What is needed:
Restate the listing below word for word. No picture belongs in the result.

Given information:
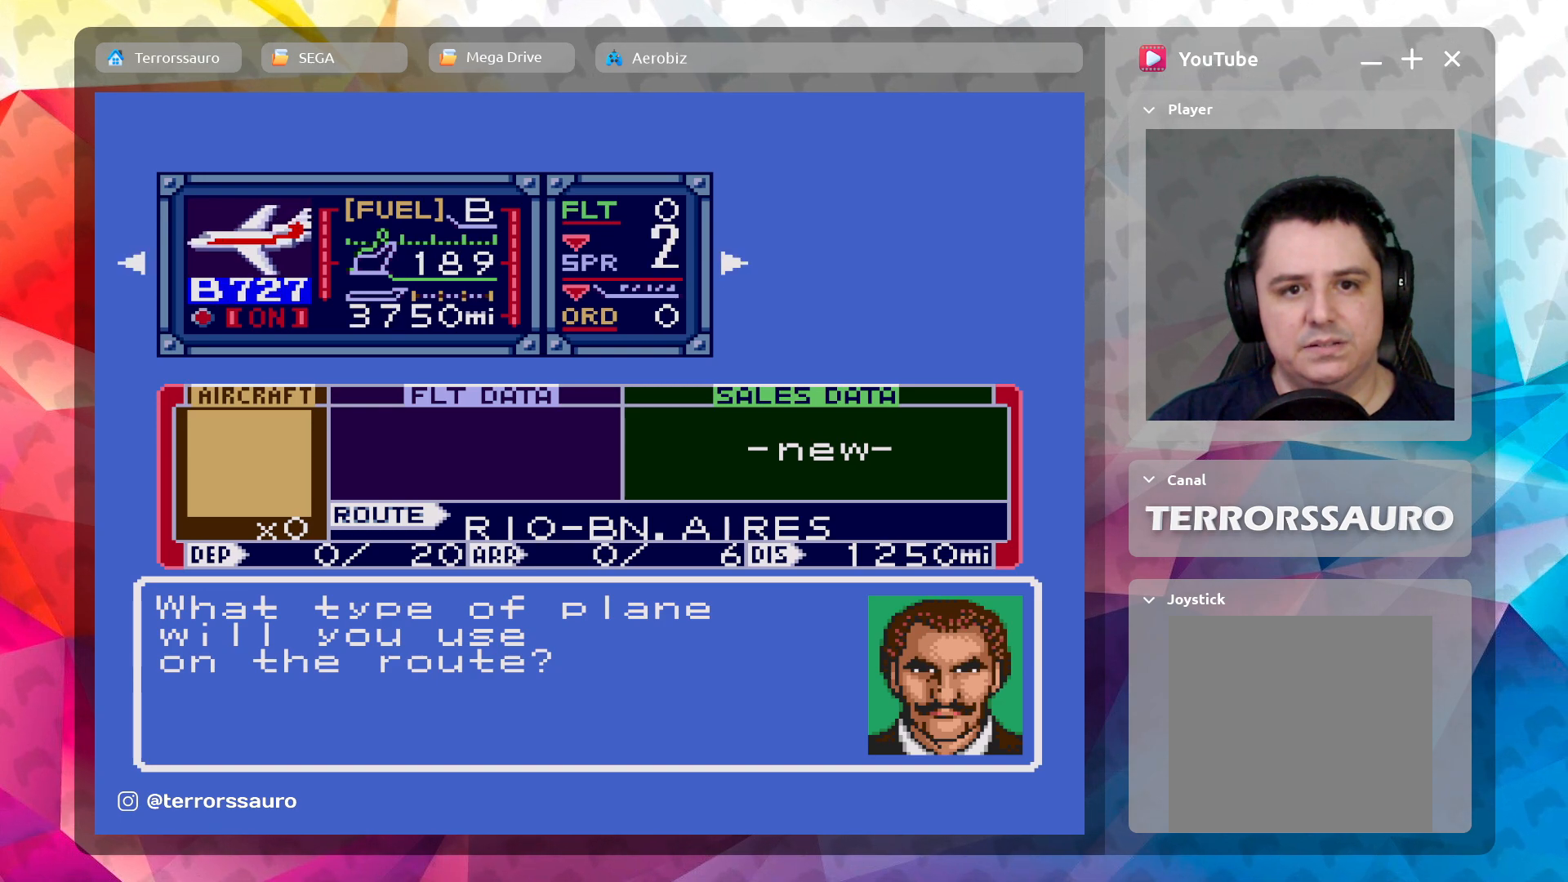
{"buttons": [], "left_stick": "center", "events": [[150, "left_stick", "center"]]}
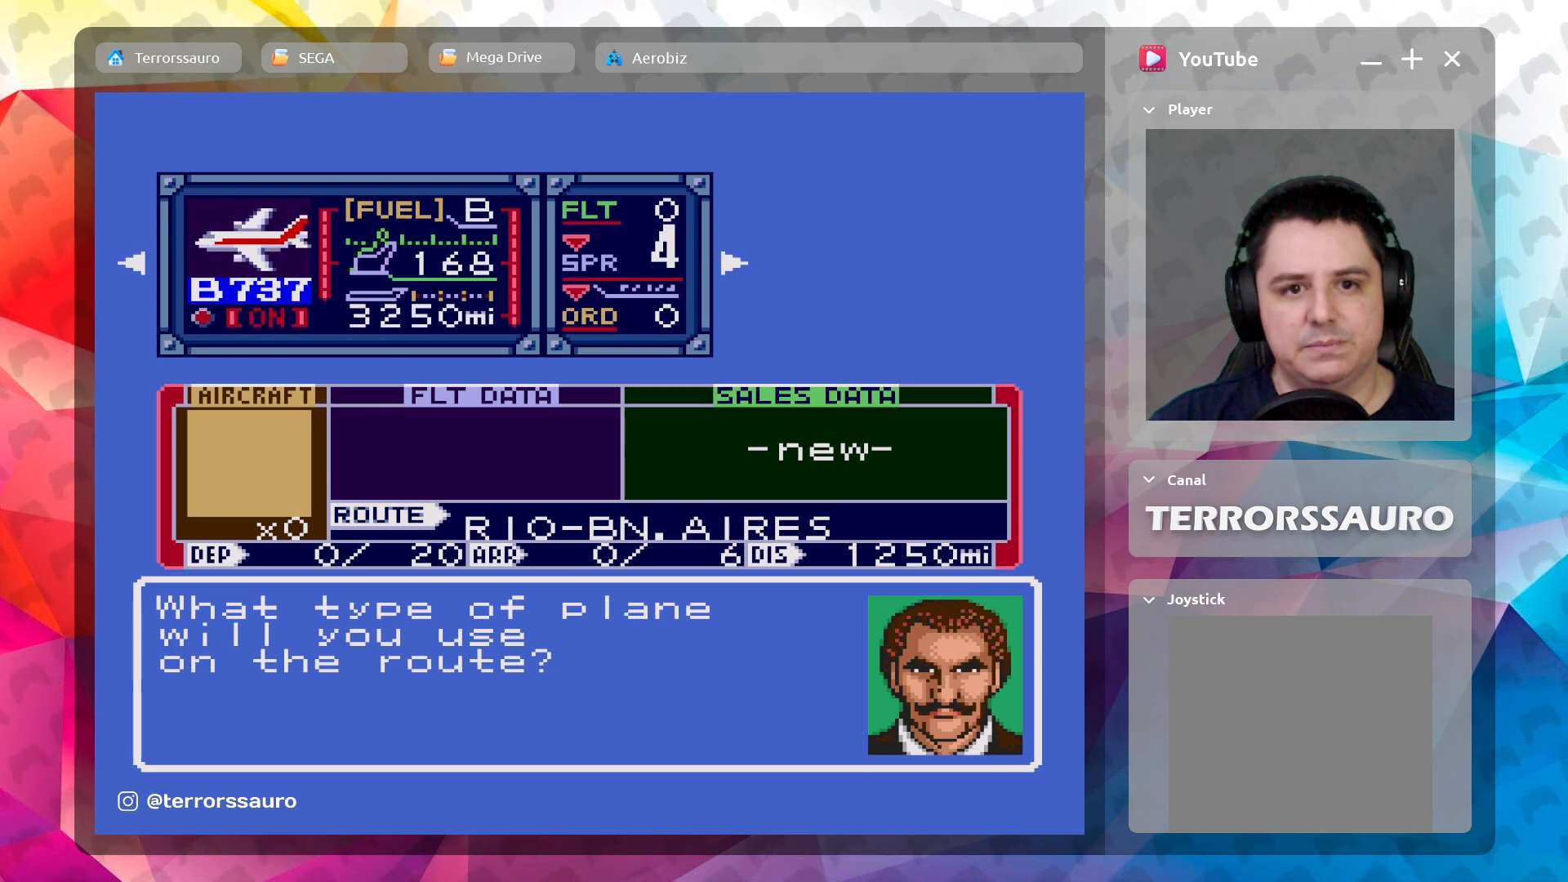
{"buttons": [], "left_stick": "center", "events": []}
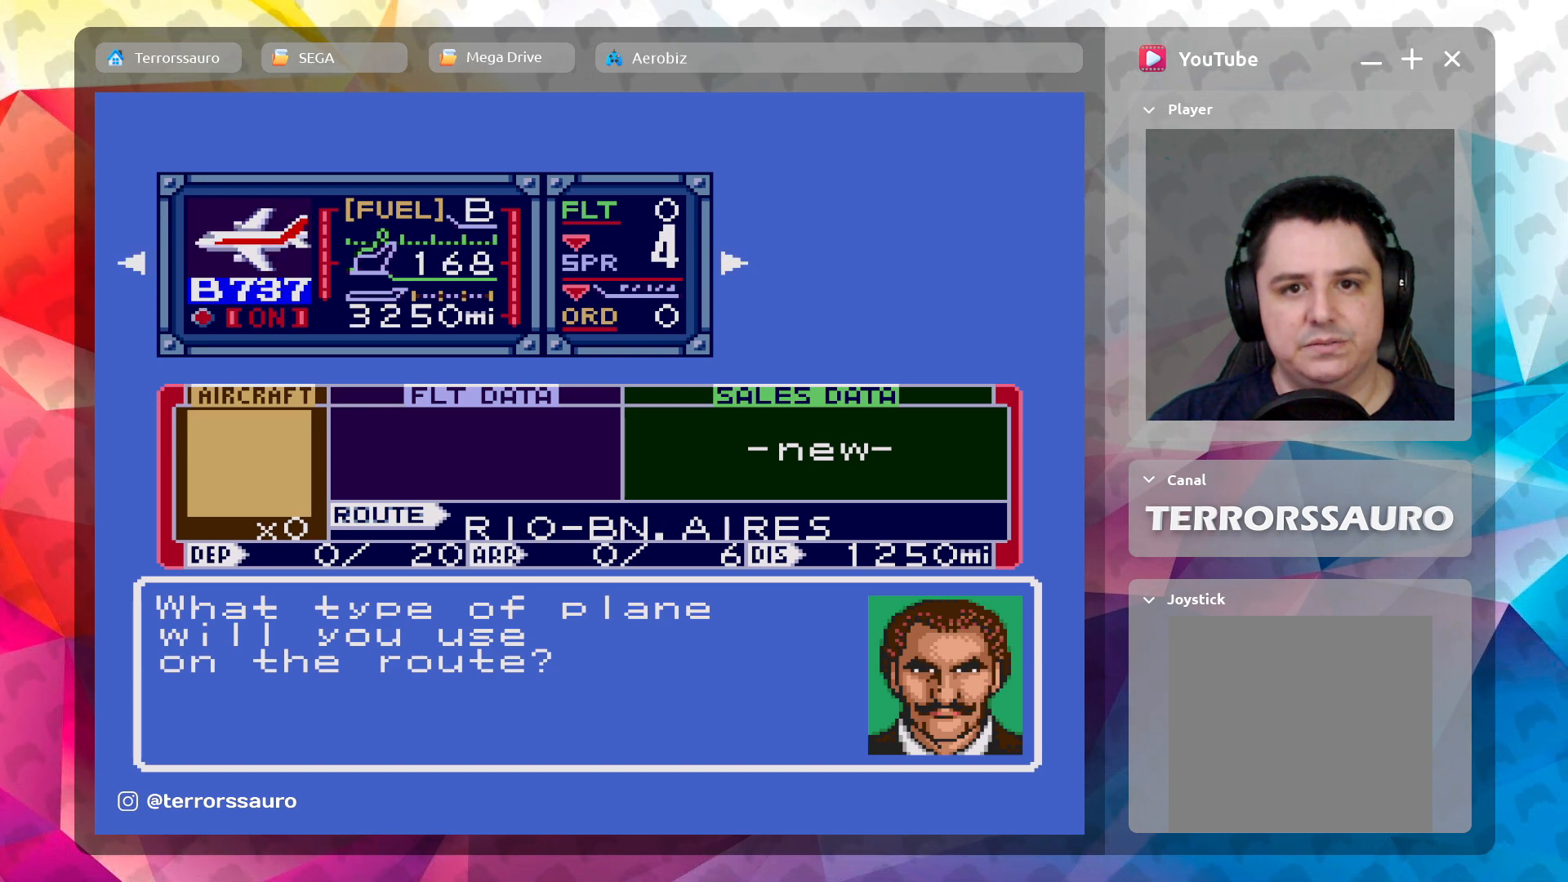
{"buttons": [], "left_stick": "center", "events": []}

Problem solution:
{"buttons": [], "left_stick": "center", "events": [[150, "left_stick", "center"]]}
{"buttons": [], "left_stick": "center", "events": []}
{"buttons": [], "left_stick": "center", "events": []}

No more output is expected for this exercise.